/whisper-ai

This is a github location to run whisper locally on my machine and track changes to the repository in GitHub

Primary LanguagePython

Introduction

This set of mini applications was designed because of a need to synthesize a large repository of video recordings from LexDAO's recent event in Denver in Q1 2024. After the session, very limited information about what was discussed during the panels was received and there was strong recorded content that was produced. This experiment is an attempt to speed the process of getting context on large amounts of spoken material in an efficient way.

Important Notes

Any of the scripts will require the definition of variables within them. Just a word of caution as you start trying to deploy them in your environment.

Design

This application set works in three phases. All of these phases are initially seeded by the recorded video and audio from live sessions. It is worth noting that I have included the iterations of these scripts so that it is clear how they have been calibrated and what changed over time.

Phase 1

Separate the Channels: In order to minimize the amount of language processing, the first step is to split the file channels into video and audio. In testing the ffmpeg package, a program designed for this type of parsing, it became clear that it was more efficient to only keep the audio file and ignore the video components for the purposes of this output. Knowing there might be situations where both were necessary, the script "audio-video-filesplit-plus-diagnostics" asks a user what they want to do with the AV processing.

Phase 2

Transcribe the Audio: Open source transcription is showing to be incredibly accurate in the ability to take english audio and output text. It is worth noting that it is less effective at translation, but still impressive.

The main issue with most AI applications is that you are sending your data to someone else's server. So this next step was about finding a local LLM deployment which could be called and processed on a local machine. The package used for these purposes was whisper-ai.

This was a preliminary test of the application and it was effective. However, it is yet to be seen how to properly incorporate time stamp markers as well as separation of speakers. It appears that having more audio channels would allow this to be calibrated, but it is a current deficiency of the model.

Phase 3

Meaning Extraction The goal here was to take a strong set of seed data (viz. the accurate transcript) and ask open-at's gpt-4 model to deliver a summary and some structured notes. The model was quite good at getting the content to at least 80% finality and seems to have identified the speakers in many cases. It is worth noting here that there are two key shortcomings.

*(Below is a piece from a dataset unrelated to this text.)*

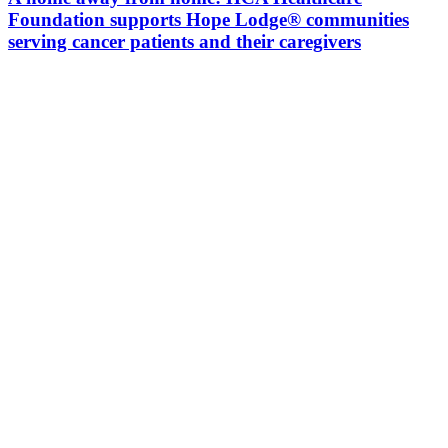
Foundation supports Hope Lodge® communities
serving cancer patients and their caregivers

  1. The model does seem to hallucinate which calls some of the speaker identification for example into question. The firm example of hallucination was its attempt to infer a date of the panels. This was certainly incorrect in the output files.
  2. THe model cannot get a standard format for responding and outputting variables. Therefore, wherever these files go next, will require additional data cleaning and processing. While the structure of the outputs seems relatively clean and is certainly readable, it is interesting that it seems to respond from different areas of its "conciousness", if there was such a thing.